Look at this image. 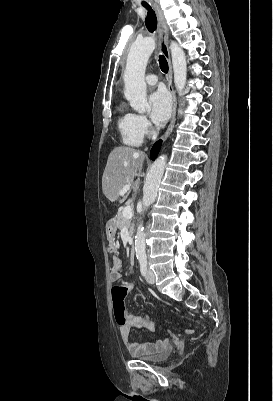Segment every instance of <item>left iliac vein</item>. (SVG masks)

****************

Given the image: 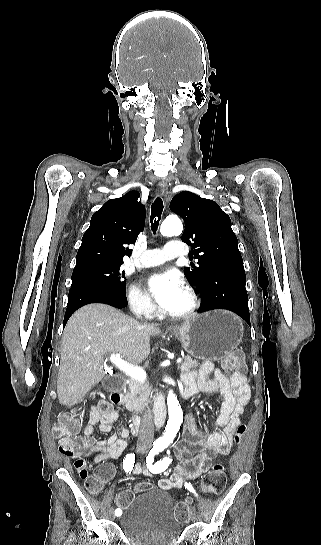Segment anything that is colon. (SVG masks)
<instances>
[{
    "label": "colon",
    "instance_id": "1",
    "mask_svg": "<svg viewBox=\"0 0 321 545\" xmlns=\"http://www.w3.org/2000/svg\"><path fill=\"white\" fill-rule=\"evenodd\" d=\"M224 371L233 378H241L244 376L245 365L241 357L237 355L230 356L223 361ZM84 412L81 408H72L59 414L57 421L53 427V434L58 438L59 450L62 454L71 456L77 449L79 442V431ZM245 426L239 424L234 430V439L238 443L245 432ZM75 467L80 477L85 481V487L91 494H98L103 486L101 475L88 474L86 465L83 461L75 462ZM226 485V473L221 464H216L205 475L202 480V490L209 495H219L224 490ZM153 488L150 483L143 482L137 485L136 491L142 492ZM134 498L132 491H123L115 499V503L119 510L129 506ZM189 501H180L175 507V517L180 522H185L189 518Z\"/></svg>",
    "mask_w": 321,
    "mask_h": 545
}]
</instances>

****************

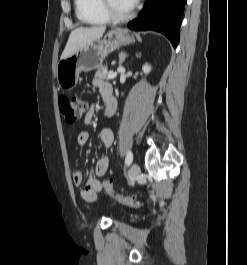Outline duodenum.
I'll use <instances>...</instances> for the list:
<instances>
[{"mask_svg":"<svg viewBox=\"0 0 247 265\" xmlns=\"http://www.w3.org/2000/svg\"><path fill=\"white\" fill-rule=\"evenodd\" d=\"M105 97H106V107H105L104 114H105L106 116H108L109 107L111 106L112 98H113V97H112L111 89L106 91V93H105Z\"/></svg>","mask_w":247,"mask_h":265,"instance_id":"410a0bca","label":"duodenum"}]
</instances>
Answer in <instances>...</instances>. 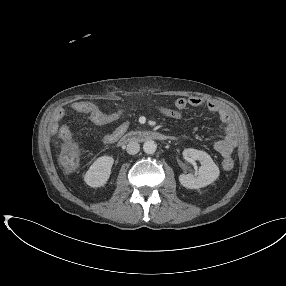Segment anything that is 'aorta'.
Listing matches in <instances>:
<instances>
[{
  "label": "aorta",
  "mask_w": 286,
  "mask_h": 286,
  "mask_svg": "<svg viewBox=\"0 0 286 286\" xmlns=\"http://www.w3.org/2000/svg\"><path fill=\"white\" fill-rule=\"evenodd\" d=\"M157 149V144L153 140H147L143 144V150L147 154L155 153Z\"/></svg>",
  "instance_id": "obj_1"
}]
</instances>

****************

**What you should do:** Pull out every line in the data above that contains the string "evenodd", and copy each one in full.

**Response to the task:**
    "mask_svg": "<svg viewBox=\"0 0 321 545\" xmlns=\"http://www.w3.org/2000/svg\"><path fill=\"white\" fill-rule=\"evenodd\" d=\"M224 371L233 378H241L244 376L245 365L241 357L237 355L230 356L223 361ZM84 412L81 408H72L59 414L57 421L53 427V434L58 438L59 450L62 454L71 456L77 449L79 442V431ZM245 426L239 424L234 430V439L238 443L245 432ZM75 467L80 477L85 481V487L91 494H98L103 486L101 475L88 474L86 465L83 461L75 462ZM226 485V473L221 464H216L205 475L202 480V490L209 495H219L224 490ZM153 488L150 483L143 482L137 485L136 491L142 492ZM134 498L132 491H123L115 499V503L119 510L129 506ZM189 501H180L175 507V517L180 522H185L189 518Z\"/></svg>",
[{"mask_svg":"<svg viewBox=\"0 0 247 265\" xmlns=\"http://www.w3.org/2000/svg\"><path fill=\"white\" fill-rule=\"evenodd\" d=\"M105 97H106V107H105L104 114H105L106 116H108L109 107L111 106L112 98H113V97H112L111 89L106 91V93H105Z\"/></svg>","mask_w":247,"mask_h":265,"instance_id":"410a0bca","label":"duodenum"}]
  "mask_svg": "<svg viewBox=\"0 0 286 286\" xmlns=\"http://www.w3.org/2000/svg\"><path fill=\"white\" fill-rule=\"evenodd\" d=\"M157 149V144L153 140H147L143 144V150L147 154L155 153Z\"/></svg>",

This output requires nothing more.